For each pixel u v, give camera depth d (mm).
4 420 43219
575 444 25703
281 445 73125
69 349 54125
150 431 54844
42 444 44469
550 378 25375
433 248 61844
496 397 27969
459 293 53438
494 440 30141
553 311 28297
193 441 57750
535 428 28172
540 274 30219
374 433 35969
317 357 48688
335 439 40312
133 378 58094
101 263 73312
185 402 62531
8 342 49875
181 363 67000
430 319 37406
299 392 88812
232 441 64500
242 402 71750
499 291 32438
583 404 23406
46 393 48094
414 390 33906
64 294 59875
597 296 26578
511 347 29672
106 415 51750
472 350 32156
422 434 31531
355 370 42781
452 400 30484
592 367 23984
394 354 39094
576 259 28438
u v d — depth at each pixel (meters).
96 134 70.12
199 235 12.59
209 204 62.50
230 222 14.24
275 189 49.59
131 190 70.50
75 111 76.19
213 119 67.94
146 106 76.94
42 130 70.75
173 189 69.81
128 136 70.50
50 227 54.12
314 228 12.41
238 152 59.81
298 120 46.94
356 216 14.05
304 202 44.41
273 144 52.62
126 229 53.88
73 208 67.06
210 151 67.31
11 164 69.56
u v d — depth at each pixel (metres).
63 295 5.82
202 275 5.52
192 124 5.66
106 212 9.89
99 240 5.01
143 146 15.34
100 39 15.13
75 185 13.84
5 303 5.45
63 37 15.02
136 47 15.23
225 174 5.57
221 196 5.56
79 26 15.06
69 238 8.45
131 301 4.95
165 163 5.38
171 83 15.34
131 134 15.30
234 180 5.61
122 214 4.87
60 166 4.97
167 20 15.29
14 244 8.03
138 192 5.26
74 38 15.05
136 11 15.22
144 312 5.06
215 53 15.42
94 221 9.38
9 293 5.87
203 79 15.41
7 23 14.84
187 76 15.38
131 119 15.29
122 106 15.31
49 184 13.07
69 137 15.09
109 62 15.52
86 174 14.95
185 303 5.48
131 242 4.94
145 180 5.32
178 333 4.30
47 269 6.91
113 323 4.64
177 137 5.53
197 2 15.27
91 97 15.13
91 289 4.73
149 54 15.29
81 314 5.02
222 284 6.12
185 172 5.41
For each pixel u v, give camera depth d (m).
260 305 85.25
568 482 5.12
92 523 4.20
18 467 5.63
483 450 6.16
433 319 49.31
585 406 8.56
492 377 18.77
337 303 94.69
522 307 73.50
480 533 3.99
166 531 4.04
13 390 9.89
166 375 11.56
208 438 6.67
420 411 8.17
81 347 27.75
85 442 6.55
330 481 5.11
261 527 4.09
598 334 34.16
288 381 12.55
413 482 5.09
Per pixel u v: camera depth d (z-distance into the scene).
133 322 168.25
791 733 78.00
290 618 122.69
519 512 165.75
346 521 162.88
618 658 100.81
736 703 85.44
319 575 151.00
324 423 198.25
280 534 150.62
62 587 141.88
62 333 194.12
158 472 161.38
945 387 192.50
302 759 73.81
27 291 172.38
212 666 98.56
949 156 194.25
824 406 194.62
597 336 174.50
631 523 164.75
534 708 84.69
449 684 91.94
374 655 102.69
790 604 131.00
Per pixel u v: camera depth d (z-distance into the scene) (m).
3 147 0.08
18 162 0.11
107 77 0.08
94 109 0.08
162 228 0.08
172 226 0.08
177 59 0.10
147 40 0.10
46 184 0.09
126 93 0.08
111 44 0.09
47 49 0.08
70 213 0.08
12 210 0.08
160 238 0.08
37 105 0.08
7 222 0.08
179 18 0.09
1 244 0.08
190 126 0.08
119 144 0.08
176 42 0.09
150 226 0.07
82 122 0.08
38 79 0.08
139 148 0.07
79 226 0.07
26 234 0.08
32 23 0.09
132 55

**Work item:** One stretch of the lines above is wanted, from the line that contains "92 523 4.20" through the line that contains "319 575 151.00". Output it exactly.

**Output below:**
92 523 4.20
18 467 5.63
483 450 6.16
433 319 49.31
585 406 8.56
492 377 18.77
337 303 94.69
522 307 73.50
480 533 3.99
166 531 4.04
13 390 9.89
166 375 11.56
208 438 6.67
420 411 8.17
81 347 27.75
85 442 6.55
330 481 5.11
261 527 4.09
598 334 34.16
288 381 12.55
413 482 5.09
Per pixel u v: camera depth d (z-distance into the scene).
133 322 168.25
791 733 78.00
290 618 122.69
519 512 165.75
346 521 162.88
618 658 100.81
736 703 85.44
319 575 151.00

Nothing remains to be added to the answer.